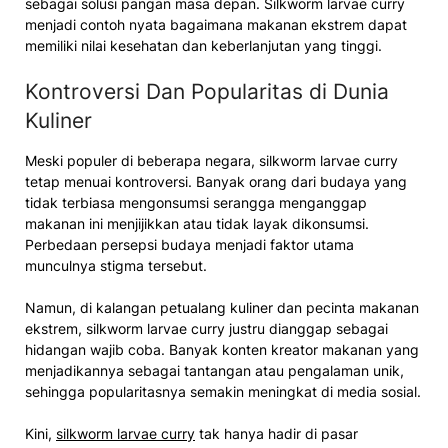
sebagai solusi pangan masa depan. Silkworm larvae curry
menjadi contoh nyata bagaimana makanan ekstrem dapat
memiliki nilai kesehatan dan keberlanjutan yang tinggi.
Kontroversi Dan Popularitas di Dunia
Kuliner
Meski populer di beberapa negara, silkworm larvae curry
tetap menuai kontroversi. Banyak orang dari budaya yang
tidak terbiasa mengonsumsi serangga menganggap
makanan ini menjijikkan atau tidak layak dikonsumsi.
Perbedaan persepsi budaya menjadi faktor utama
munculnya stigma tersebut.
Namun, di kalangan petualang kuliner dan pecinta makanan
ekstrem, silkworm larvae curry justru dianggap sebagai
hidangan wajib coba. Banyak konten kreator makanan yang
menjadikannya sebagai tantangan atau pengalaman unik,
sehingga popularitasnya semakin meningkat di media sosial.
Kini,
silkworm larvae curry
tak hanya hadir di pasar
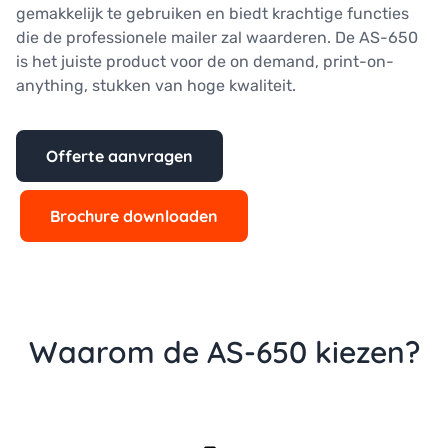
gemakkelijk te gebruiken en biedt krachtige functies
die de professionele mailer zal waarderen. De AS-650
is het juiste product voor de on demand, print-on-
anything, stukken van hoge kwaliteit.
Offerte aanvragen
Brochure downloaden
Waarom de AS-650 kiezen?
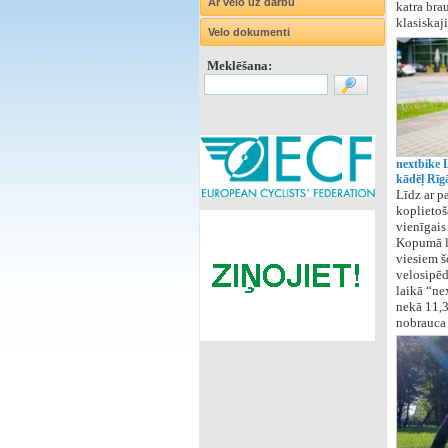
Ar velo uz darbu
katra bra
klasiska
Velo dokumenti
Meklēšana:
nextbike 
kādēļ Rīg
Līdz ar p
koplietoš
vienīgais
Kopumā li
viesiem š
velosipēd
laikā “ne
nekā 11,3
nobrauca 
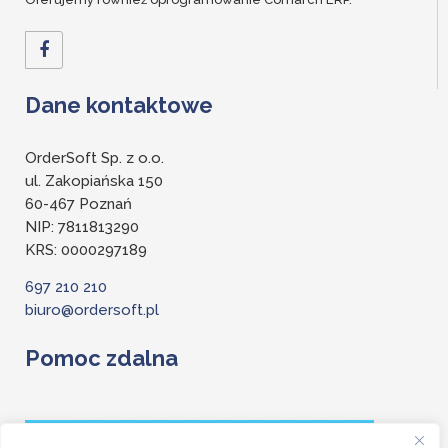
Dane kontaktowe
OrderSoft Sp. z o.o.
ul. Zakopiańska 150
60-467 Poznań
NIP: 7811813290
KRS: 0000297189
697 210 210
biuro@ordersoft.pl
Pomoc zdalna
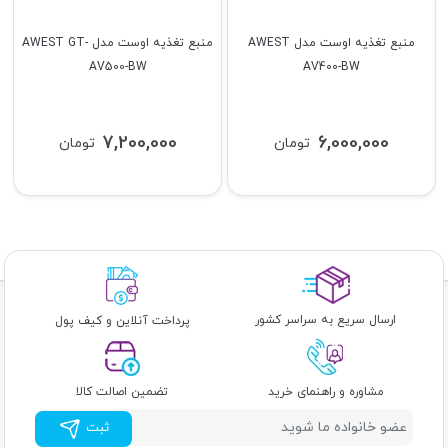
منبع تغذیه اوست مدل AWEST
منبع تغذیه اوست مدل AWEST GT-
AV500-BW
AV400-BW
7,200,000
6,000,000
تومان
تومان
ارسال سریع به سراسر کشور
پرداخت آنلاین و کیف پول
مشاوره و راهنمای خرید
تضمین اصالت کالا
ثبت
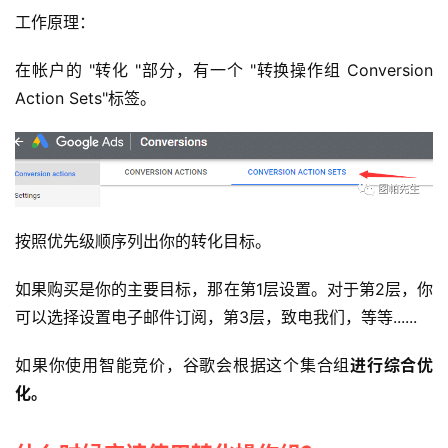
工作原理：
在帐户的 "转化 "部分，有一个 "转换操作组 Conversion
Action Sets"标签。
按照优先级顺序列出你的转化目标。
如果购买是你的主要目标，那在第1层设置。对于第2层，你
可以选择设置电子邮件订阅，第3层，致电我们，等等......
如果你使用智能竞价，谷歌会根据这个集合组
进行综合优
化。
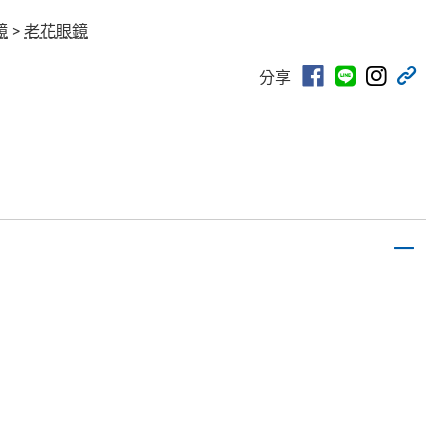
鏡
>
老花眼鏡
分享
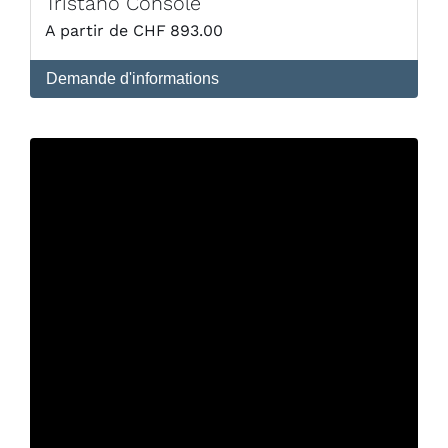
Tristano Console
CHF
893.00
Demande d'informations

* [Activity] Quote the text of every item above word for word, and leave out the pictures.

* [Expected answer]
sebagai solusi pangan masa depan. Silkworm larvae curry
menjadi contoh nyata bagaimana makanan ekstrem dapat
memiliki nilai kesehatan dan keberlanjutan yang tinggi.
Kontroversi Dan Popularitas di Dunia
Kuliner
Meski populer di beberapa negara, silkworm larvae curry
tetap menuai kontroversi. Banyak orang dari budaya yang
tidak terbiasa mengonsumsi serangga menganggap
makanan ini menjijikkan atau tidak layak dikonsumsi.
Perbedaan persepsi budaya menjadi faktor utama
munculnya stigma tersebut.
Namun, di kalangan petualang kuliner dan pecinta makanan
ekstrem, silkworm larvae curry justru dianggap sebagai
hidangan wajib coba. Banyak konten kreator makanan yang
menjadikannya sebagai tantangan atau pengalaman unik,
sehingga popularitasnya semakin meningkat di media sosial.
Kini,
silkworm larvae curry
tak hanya hadir di pasar
gemakkelijk te gebruiken en biedt krachtige functies
die de professionele mailer zal waarderen. De AS-650
is het juiste product voor de on demand, print-on-
anything, stukken van hoge kwaliteit.
Offerte aanvragen
Brochure downloaden
Waarom de AS-650 kiezen?
Ar velo uz darbu
katra bra
klasiska
Velo dokumenti
Meklēšana:
nextbike 
kādēļ Rīg
Līdz ar p
koplietoš
vienīgais
Kopumā li
viesiem š
velosipēd
laikā “ne
nekā 11,3
nobrauca 
Dane kontaktowe
OrderSoft Sp. z o.o.
ul. Zakopiańska 150
60-467 Poznań
NIP: 7811813290
KRS: 0000297189
697 210 210
biuro@ordersoft.pl
Pomoc zdalna
منبع تغذیه اوست مدل AWEST
منبع تغذیه اوست مدل AWEST GT-
AV500-BW
AV400-BW
7,200,000
6,000,000
تومان
تومان
ارسال سریع به سراسر کشور
پرداخت آنلاین و کیف پول
مشاوره و راهنمای خرید
تضمین اصالت کالا
ثبت
工作原理：
在帐户的 "转化 "部分，有一个 "转换操作组 Conversion
Action Sets"标签。
按照优先级顺序列出你的转化目标。
如果购买是你的主要目标，那在第1层设置。对于第2层，你
可以选择设置电子邮件订阅，第3层，致电我们，等等......
如果你使用智能竞价，谷歌会根据这个集合组
进行综合优
化。
鏡
>
老花眼鏡
分享
Tristano Console
CHF
893.00
Demande d'informations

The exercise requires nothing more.